• **Extracted text**
As such: I'm feeling the pressure. We're starting the next phase of the circadian metabolism experiment. Meanwhile, I am about to start applying for academic jobs again, with all the writing that entails. My collaborator on the cricket feeding experiment is currently out doing fieldwork, so I'm carrying the ball for that project. Weekends are starting to look like this:

Saturday: Get up, pack lunch, go to lab, go to boathouse and row, pants-shop (time permitting), back to lab, run circadian experiment, eat lunch, do feeding experiment tasks, get home at ~7 pm.

Sunday: SLEEP IN + chores + cook breakfasts for the week, Scrabble with S, free sailing lessons, do feeding experiment tasks, get home whenever those are done.

There's not much room left for doing much of anything with the garden produce abundance. I also know that when I have full days, I am tired and unmotivated to do much of anything in the evenings.

Notes to self [rowing]

-Add a pair of spare socks to the tool-pannier again.

I used to carry around spare socks and underwear in Texas, but I changed tactics here and forgot how helpful they can be.

Instead, today the socks and the shoes I wore to the boathouse are drying in the lab drying oven. Fortunately the socks are thin and will dry quickly. Also fortunately I keep a spare pair of shoes at the lab.

After all, as they say, contrary to popular belief, rowing is a water sport.


I have started trying to take the hilly route home as often as I can. Cranking up the hill is somewhat cathartic, plus there are only two traffic lights at the very end instead of the 10 or so along the flat route. It takes me about 20 minutes to go up, and about 5 or 6 minutes to go back down, so the total time is also comparable to the flat route. And it just seemed like a good way to squeeze in a bit more consistent exercise.

Last week I took the hilly route 4 out of 5 days. I'm on track for 4 of 5 days this week, too.

View from the cemetery on the downhill section:
Sunset Cemetery view


Part of the motivation is getting ready in earnest for the head racing season. M and I are arranging things to row together twice a week, on Thursdays and Saturdays, starting this morning. We're going to do a half-marathon race over Labor Day weekend in Petaluma (maybe next year I'll do the full?), then possibly the Tail of the Lake in Seattle in early October, then the Head of the Charles because M is going to be in Boston anyway, then hopefully the Head of the Lake in Seattle again in early November. That's a satisfyingly full docket, although it will be a lot to stay on top of while keeping afloat with experiments and job applications. This morning's workout made it clear that the two of us will be able to keep the boat going at a decent clip over a head racing distance, which is reassuring. There are a lot of things to suss out when rowing with someone new, but I'm continuing to think that rowing with M will help make me a better rower overall, and we're reasonably compatible.

• **Work to complete**
From the text above, list each race the writer and M plan to enter in the coming head racing season.

• **Supplied records**
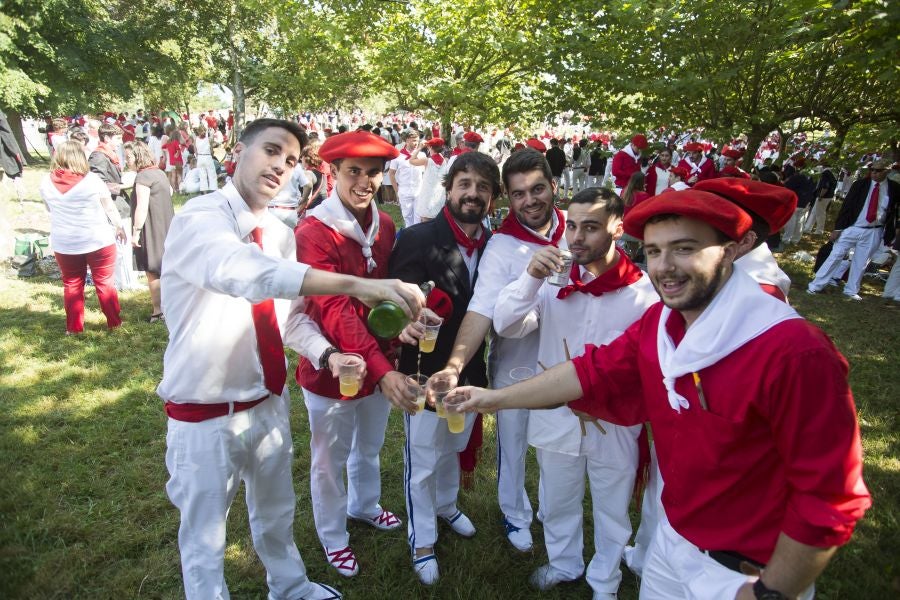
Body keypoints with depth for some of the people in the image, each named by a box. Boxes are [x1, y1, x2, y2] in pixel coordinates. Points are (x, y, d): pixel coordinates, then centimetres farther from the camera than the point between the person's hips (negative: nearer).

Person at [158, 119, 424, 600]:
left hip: (268, 402, 7)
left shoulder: (279, 234, 1)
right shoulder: (200, 217, -22)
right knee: (204, 536, 15)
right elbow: (245, 271, -44)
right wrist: (356, 284, -54)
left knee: (276, 511, 28)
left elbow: (288, 312, 5)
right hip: (205, 415, -7)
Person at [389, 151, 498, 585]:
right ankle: (421, 541, 38)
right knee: (422, 462, 14)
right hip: (425, 371, -4)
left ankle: (446, 505, 57)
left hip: (469, 370, 5)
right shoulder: (417, 239, -19)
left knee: (452, 449, 28)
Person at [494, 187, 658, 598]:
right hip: (557, 418, 3)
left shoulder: (643, 291, -16)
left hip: (614, 424, -2)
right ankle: (564, 563, 53)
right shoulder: (553, 281, -7)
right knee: (558, 503, 24)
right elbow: (505, 326, -16)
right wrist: (531, 278, -28)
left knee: (611, 510, 21)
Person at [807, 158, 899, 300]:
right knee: (835, 256, -3)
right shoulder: (860, 184, -5)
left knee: (861, 263, 11)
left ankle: (851, 290, 25)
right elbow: (846, 206, -5)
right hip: (851, 228, -1)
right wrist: (837, 228, -8)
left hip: (873, 233, 1)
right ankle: (816, 286, 1)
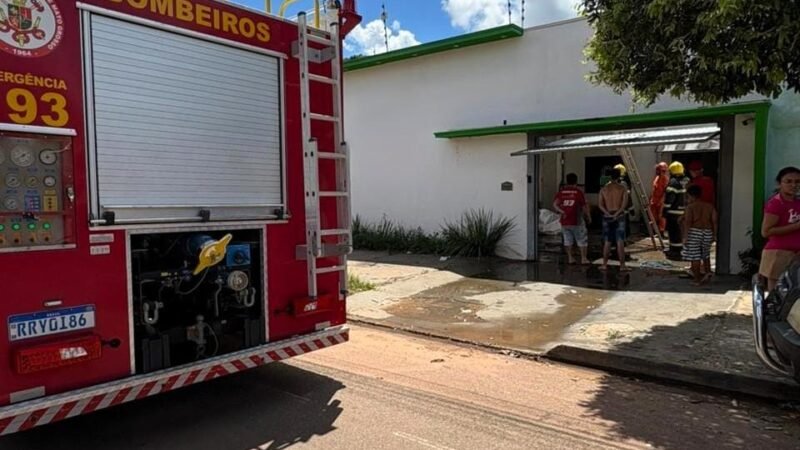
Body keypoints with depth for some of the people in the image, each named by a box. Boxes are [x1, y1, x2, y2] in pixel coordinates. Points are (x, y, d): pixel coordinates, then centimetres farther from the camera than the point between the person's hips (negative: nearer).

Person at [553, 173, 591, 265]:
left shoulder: (561, 191, 3)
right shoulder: (578, 191, -6)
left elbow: (555, 204, -6)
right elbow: (584, 206, -5)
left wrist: (560, 211, -2)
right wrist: (589, 217, 5)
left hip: (564, 220, 4)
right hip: (576, 220, -3)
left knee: (567, 239, 13)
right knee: (582, 240, 8)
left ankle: (570, 258, 15)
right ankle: (583, 258, 9)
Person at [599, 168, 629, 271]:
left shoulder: (604, 189, 5)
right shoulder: (623, 188, -2)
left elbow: (600, 205, -5)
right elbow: (624, 203, -15)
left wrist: (608, 213, -12)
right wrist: (617, 213, -15)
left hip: (607, 216, 2)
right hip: (619, 216, -2)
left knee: (607, 242, 9)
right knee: (620, 242, -1)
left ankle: (604, 265, 12)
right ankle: (622, 265, -1)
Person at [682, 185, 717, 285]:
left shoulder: (690, 207, -8)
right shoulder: (710, 206, 6)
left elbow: (687, 222, -14)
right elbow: (714, 221, 4)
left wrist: (685, 236, -12)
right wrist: (714, 235, 10)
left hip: (694, 232, -5)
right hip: (707, 232, 5)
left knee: (695, 257, 2)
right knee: (706, 255, 25)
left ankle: (697, 280, 5)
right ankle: (707, 272, 9)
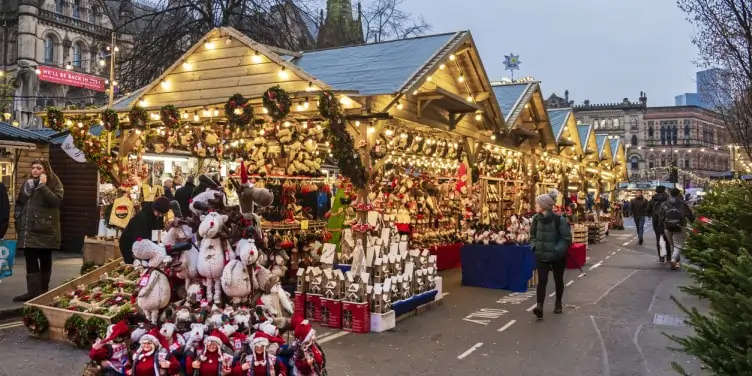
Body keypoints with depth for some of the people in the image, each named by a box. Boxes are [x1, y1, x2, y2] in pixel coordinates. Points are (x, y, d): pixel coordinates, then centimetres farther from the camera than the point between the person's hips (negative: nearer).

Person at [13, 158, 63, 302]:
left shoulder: (54, 184, -2)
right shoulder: (27, 183, 15)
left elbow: (56, 201, -19)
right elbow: (19, 203, 23)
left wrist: (43, 186, -20)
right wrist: (18, 218, 9)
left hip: (45, 229, -5)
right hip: (28, 229, 5)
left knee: (45, 260, 4)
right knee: (30, 261, -1)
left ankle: (43, 291, 12)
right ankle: (33, 291, -1)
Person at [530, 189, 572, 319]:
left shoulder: (559, 220, -17)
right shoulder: (536, 218, -2)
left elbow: (567, 239, -15)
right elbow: (533, 235, 13)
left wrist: (557, 250, -22)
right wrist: (534, 245, -3)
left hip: (558, 256, -3)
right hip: (541, 256, 3)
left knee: (558, 280, 15)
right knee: (542, 280, -9)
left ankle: (558, 304, 34)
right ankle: (539, 307, -16)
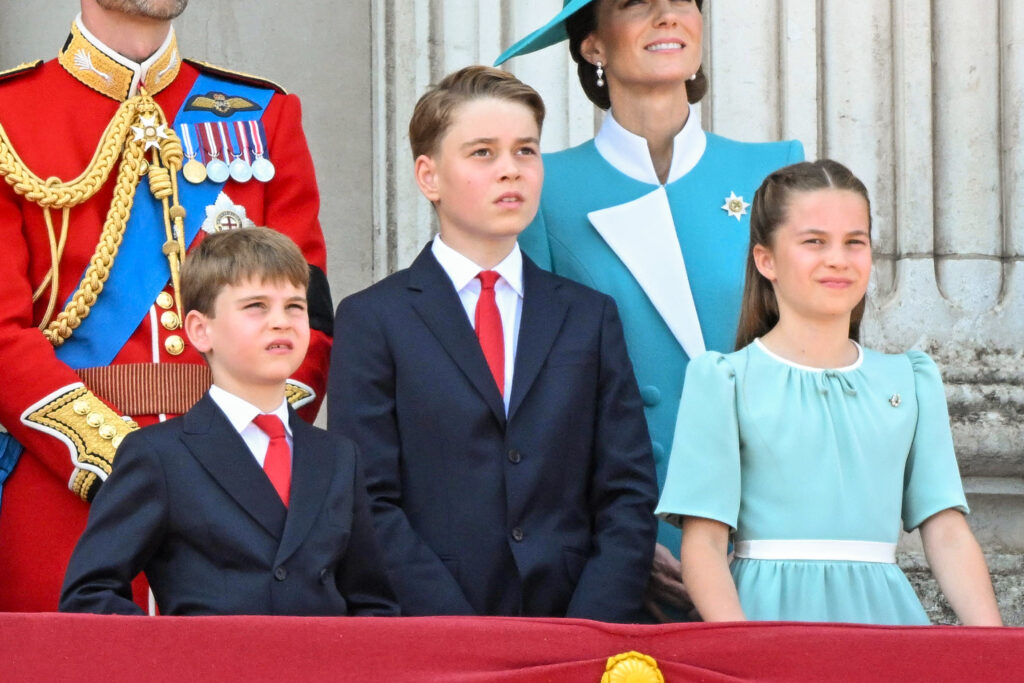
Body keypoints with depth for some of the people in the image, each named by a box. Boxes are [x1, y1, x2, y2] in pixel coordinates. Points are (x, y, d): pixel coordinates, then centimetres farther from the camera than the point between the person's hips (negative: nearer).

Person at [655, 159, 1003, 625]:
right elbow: (703, 544, -2)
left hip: (881, 610, 3)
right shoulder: (723, 380, 4)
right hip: (773, 611, -3)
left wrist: (992, 640, -7)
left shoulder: (910, 381, 14)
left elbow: (947, 534, 9)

• **Task solution**
- A half-marathon race in Petaluma over Labor Day weekend
- The Tail of the Lake in Seattle, in early October (possibly)
- The Head of the Charles
- The Head of the Lake in Seattle, in early November (hopefully)